4 de novembro de 2024

Sinestesias escutadas

Rubens & Brueghel
El oído, 1617-1618
[Museu del Prado, Madrid]

Ouvires, Fragores, Rumores, Soares

O tum-tum-tum-tum tum-tum-tum-tum de abertura da Sinfonia do Destino (1804-1808), a popular 5.ª sinfonia em dó menor op. 67 de Beethoven, faz-me lembrar como a sucessão melódica de toques bem dados pode gerar uma das melodias mais conseguidas da música clássica de todos os tempos. Funciona como o início duma vasta conversa travada entre todos os instrumentos que a tornam audível e compreensível. Uma extensa pergunta que só obterá uma resposta cabal no termo do quarto andamento com o tum-tum final. 

O tá-tá-rá-tá ascendente seguido do tá-tá-rá-tá descendente dos primeiros acordes da Grande Sinfonia (1788), a célebre sinfonia n.º 40 em sol menor KV. 550 de Mozart, atacam o imenso jogo de perguntas/respostas presentes ao longo da totalidade da peça. A expressão vienense do rococó em sons então vigente divergia em muito das sonoridades mais intimistas produzidas pelo romantismo alemão predominante na época. Sinestesias claras do toque táctil da orquestra com o tato ligado ao toque sentido com os tímpanos.

O tã-tãrãrã ‒ tã-tãrãrã 'rãrã contínuo de dois compassos repetidos cento e sessenta e nove vezes pela caixa-de-guerra do Bolero (1928) de Ravel, como se se tratasse uma prolongada afirmação proferida num único movimento, a ritmo uniforme e invariável, a rondar um quarto de hora. Os ouvires, fragores, rumores e soares deste tempo di Bolero, moderato assai, foi criado para balett, mas pode ser apreciado com todos os sentidos numa simples interpretação orquestral, num auditório musical, gravado num disco ou trauteado de memória.

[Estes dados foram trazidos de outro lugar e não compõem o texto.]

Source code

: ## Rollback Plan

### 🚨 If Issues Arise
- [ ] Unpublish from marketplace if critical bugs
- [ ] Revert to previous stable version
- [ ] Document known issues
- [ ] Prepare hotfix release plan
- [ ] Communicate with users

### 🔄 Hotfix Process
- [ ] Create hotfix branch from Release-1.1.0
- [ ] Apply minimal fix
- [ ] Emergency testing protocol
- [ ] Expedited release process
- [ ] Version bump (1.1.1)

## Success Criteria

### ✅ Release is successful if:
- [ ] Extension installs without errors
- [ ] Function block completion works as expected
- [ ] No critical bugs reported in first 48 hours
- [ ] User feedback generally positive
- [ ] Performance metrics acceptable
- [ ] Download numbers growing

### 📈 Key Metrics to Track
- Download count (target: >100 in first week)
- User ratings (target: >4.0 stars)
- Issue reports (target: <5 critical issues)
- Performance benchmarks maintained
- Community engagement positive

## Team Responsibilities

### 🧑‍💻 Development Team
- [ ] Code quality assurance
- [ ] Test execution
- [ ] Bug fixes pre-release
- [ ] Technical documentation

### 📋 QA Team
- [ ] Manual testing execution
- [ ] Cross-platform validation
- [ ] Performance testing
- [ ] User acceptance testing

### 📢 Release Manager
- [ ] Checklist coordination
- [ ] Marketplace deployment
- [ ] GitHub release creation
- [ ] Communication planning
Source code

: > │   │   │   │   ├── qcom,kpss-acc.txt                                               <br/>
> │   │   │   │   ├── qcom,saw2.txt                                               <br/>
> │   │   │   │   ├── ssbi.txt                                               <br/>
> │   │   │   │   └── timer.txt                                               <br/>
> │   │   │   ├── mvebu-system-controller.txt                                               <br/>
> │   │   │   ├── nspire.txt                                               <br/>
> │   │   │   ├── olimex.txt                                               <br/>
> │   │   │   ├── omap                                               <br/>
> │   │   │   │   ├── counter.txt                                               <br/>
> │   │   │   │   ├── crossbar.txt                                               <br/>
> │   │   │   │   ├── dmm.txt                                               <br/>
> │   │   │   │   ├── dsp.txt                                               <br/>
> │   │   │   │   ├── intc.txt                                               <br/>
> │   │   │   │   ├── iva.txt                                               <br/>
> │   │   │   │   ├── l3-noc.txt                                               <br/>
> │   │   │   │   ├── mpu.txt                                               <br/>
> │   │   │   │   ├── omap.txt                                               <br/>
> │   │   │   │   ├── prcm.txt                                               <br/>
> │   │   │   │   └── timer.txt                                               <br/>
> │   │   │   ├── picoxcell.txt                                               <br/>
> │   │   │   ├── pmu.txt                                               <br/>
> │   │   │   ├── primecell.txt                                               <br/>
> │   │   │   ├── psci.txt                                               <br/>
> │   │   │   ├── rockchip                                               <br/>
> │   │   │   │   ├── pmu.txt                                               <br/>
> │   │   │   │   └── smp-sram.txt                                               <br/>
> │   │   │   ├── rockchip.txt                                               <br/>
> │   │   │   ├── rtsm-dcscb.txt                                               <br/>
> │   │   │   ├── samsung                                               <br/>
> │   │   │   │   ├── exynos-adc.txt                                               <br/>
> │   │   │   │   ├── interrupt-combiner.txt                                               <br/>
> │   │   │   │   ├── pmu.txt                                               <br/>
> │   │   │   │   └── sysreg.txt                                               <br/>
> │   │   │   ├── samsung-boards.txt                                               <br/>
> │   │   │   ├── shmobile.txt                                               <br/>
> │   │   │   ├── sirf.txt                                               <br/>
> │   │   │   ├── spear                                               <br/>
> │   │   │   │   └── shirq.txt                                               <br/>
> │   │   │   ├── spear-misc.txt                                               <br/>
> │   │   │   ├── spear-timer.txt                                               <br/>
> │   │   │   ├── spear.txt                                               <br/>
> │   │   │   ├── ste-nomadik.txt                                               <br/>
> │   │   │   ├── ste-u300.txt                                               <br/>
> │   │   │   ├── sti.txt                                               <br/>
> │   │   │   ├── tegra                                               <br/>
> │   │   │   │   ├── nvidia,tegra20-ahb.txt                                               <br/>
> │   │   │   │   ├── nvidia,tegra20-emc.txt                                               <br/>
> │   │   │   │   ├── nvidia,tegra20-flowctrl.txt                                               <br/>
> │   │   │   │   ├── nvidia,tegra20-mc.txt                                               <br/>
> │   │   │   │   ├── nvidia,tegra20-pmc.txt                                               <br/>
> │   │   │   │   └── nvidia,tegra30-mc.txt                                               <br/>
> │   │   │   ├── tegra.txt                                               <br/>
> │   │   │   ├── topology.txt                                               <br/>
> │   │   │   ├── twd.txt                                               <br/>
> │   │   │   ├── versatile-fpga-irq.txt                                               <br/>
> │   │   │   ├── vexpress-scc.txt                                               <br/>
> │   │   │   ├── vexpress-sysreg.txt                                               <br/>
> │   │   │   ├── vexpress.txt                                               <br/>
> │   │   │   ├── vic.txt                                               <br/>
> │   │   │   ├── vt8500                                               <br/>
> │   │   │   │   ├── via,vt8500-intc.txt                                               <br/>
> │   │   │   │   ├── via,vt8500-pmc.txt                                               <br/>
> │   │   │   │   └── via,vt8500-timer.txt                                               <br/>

Os soídos musicais nunca se deixam traduzir por uma cadeia sonora verbalizada de vocábulos concretos, com ou sem recurso à imitação onomatopaica. É que se uma imagem vale mais do que mil palavras, então atrevo-me a dizer que uma melodia inspirada vale mais do que mil imagens. Veem-se quando se ouvem, saboreiam-se quando se tocam, respiram-se quando se escutam e nos sabem aprisionar. São sentidas com todos os sentidos que o sistema sensorial pôs ao nosso dispor, a única língua universal fruto do engenho e arte humanos.